** Text excerpt **

◆ ◆ ◆

First Amendment to Credit Agreement

 

This First Amendment to Credit Agreement (herein, the “Amendment”) is entered into as of August 31, 2020, by and among Lawson Products, Inc., a Delaware corporation (the “Company”), Lawson Products, Inc., an Illinois corporation (“Lawson Illinois”), Baron Divestiture Company, an Illinois corporation (“Baron” and together with the Company and Lawson Illinois, individually, each a “U.S. Borrower” and, collectively, the “U.S. Borrowers”), Lawson Products Canada Inc., a British Columbia corporation (“Lawson Products Canada”) and The Bolt Supply House Ltd., an Alberta corporation (“Bolt Supply” and together with Lawson Products Canada, individually, each a “Canadian Borrower” and, collectively, the “Canadian Borrowers”; the Canadian Borrowers and the U.S. Borrowers, individually, each a “Borrower” and, collectively, the “Borrowers”), the other Loan Parties identified on the signature page hereto, the Lenders identified on the signature pages hereto, and JPMorgan Chase Bank, N.A., individually as a Lender, as an Issuing Bank and as Administrative Agent.

 

Preliminary Statements

 

A.           The Borrowers, the other Loan Parties, the Lenders and the Administrative Agent are parties to that certain Credit Agreement dated as of October 11, 2019 (as amended, restated, supplemented or otherwise modified from time to time, the “Credit Agreement”). All capitalized terms used herein without definition shall have the same meanings herein as such terms have in the Credit Agreement (as amended hereby).

 

B.            The Borrowers have requested that the Administrative Agent and Lenders make certain amendments to the Credit Agreement, as more fully described herein, and the Lenders party hereto are willing to do so under the terms and conditions set forth in this Amendment.

 

Now, Therefore, for good and valuable consideration, the receipt and sufficiency of which is hereby acknowledged, the parties hereto agree as follows:

 

Section 1. Amendments.

 

Upon the satisfaction of the conditions precedent set forth in Section 2 below, the Credit Agreement shall be and hereby is amended as follows:

 

1.1.          Section 1.01 of the Credit Agreement shall be amended by amending and restating the following defined terms to read in their entirety as follows:

 

Issuing Bank Sublimit” means, as of the First Amendment Date, (i) in the case of Chase, (x) $40,000,000 at all times prior to the one-year anniversary of the First Amendment Date and (y) $15,000,000 at all times from and after the one-year anniversary of the First Amendment Date, and (ii) such amount as shall be designated to the Administrative Agent and the Borrower Representative in writing by an Issuing Bank; provided that any Issuing Bank shall be permitted at any time to increase or reduce its Issuing Bank Sublimit upon providing five (5) days’ prior written notice thereof to the Administrative Agent and the Borrowers.

 

 

 

 

1.2.          Section 1.01 of the Credit Agreement shall be amended by adding the following defined term in the appropriate alphabetical position therein, which shall read as follows:

 

“First Amendment Date” means August 31, 2020.

◆ ◆ ◆

** Records supplied **

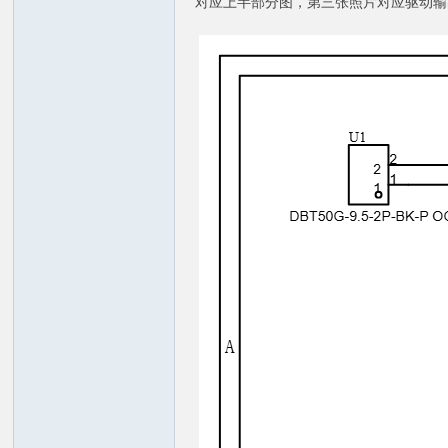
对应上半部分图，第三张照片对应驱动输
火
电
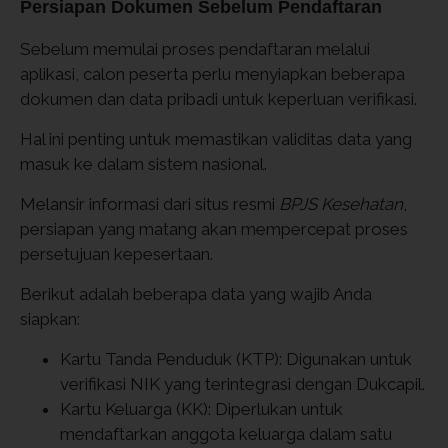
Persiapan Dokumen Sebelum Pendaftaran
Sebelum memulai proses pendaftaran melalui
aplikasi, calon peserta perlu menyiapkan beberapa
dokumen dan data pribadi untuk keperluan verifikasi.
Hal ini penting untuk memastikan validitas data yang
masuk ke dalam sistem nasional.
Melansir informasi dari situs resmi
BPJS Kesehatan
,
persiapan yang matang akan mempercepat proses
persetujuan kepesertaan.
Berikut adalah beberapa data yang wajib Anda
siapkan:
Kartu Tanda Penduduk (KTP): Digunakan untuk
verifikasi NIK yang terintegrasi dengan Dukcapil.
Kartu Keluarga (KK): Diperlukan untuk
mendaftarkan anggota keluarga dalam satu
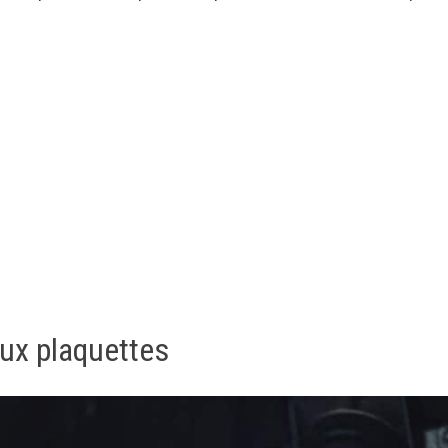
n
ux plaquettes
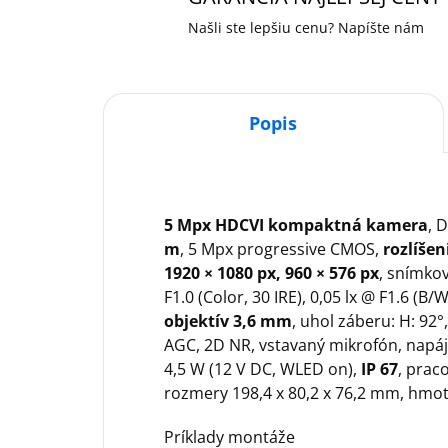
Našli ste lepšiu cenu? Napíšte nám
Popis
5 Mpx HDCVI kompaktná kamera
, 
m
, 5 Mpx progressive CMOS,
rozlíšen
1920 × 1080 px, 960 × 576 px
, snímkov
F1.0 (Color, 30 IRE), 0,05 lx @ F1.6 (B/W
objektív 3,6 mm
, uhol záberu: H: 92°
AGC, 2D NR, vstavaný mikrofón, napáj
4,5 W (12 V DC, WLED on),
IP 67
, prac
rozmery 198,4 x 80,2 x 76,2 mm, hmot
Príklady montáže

◆ ◆ ◆

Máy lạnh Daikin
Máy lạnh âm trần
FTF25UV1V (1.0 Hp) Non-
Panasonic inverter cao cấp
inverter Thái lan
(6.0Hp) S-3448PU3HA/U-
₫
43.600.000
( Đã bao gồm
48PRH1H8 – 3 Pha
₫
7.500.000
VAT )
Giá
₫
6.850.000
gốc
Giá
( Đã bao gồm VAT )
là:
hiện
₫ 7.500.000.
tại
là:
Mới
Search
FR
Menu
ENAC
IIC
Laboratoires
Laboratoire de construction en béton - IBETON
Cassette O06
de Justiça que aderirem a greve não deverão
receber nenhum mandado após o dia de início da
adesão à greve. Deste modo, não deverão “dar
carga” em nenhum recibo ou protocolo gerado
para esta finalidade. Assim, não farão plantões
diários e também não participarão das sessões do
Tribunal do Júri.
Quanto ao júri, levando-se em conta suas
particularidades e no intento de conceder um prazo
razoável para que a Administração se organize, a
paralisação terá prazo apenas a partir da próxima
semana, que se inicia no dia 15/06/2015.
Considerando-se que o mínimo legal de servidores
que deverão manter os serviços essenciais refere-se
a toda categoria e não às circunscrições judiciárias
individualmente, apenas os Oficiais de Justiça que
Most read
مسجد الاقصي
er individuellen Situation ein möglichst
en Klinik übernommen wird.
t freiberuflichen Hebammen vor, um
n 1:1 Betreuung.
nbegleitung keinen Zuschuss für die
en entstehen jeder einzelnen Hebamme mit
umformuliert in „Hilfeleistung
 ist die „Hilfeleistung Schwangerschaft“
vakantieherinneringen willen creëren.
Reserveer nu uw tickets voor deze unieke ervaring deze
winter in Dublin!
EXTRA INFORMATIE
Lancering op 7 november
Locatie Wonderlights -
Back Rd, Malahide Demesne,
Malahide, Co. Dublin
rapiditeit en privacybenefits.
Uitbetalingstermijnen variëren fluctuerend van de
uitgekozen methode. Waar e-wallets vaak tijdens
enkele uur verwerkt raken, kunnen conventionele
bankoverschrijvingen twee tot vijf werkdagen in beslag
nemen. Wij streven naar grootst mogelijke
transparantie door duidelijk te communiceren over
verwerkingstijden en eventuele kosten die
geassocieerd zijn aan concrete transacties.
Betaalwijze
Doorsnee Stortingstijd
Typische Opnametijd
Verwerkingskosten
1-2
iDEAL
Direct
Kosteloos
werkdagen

◆ ◆ ◆

** Exercises **
A - Print everything in the credit agreement amendment from "Now, Therefore, for" down to "Section 1. Amendments.".
B - In the credit agreement amendment, how much prior written notice must an Issuing Bank give before increasing or reducing its Issuing Bank Sublimit?
C - Go on with the credit agreement amendment from its last sentence.

** Exercise responses **
A -
Now, Therefore, for good and valuable consideration, the receipt and sufficiency of which is hereby acknowledged, the parties hereto agree as follows:

 

Section 1. Amendments.

B - Five days' prior written notice, given to the Administrative Agent and the Borrowers.

C -
1.3.          Clause (i) of Section 2.06(b) of the Credit Agreement shall be amended and restated to read as follows: “(i) the Dollar Equivalent of the aggregate LC Exposure shall not exceed (x) $40,000,000 at any time prior to the one-year anniversary of the First Amendment Date and (y) $15,000,000 at any time from and after the one-year anniversary of the First Amendment Date.”

 

1.4.          Section 6.01 of the Credit Agreement shall be amended by (i) deleting “and” at the end of clause (e), (ii) replacing the “.” at the end of clause (f) with “; and”, and (iii) adding a new clause (g) to read in its entirety as follows:

 

(g)            Indebtedness in respect of the deferred portion, in an amount up to $36,000,000, of the purchase price payable to NCH Corporation and NCH Canada, Inc. (together, “NCH”) in connection with the Permitted Acquisition of the Partsmaster division of NCH; provided that such Indebtedness may be supported by a Letter of Credit but shall otherwise be unsecured.

 

Section 2. Conditions Precedent.

 

The effectiveness of this Amendment is subject to the satisfaction of the following condition precedent: the Borrowers, the other Loan Parties, the Required Lenders and the Administrative Agent shall have executed and delivered this Amendment.

 

Section 3. Representations.

 

In order to induce the Administrative Agent and the Lenders to execute and deliver this Amendment, each Loan Party hereby represents to the Administrative Agent and the Lenders that as of the date hereof (a)  the representations and warranties set forth in Article 3 of the Credit Agreement are true and correct in all material respects (except to the extent already qualified as to materiality, in which case they are true and correct in all respects), except to the extent the same expressly relate to an earlier date in which case they are true and correct in all material respects as of such earlier date (except to the extent already qualified as to materiality, in which case they are true and correct in all respects), (b)  no Default or Event of Default has occurred and is continuing under the Credit Agreement or shall result after giving effect to this Amendment and (c) each Loan Party has taken all necessary action to authorize it to execute, deliver and perform its obligations under this Amendment in accordance with the terms hereof and to consummate the transactions contemplated hereby, and (d) this Amendment has been duly executed and delivered by the Loan Parties and is the legal, valid and binding obligation of each Loan Party, enforceable in accordance with its terms except to the extent that the enforceability thereof may be limited by applicable bankruptcy, insolvency, reorganization, moratorium or similar laws affecting the enforcement of creditors’ rights generally and by general principles of equity.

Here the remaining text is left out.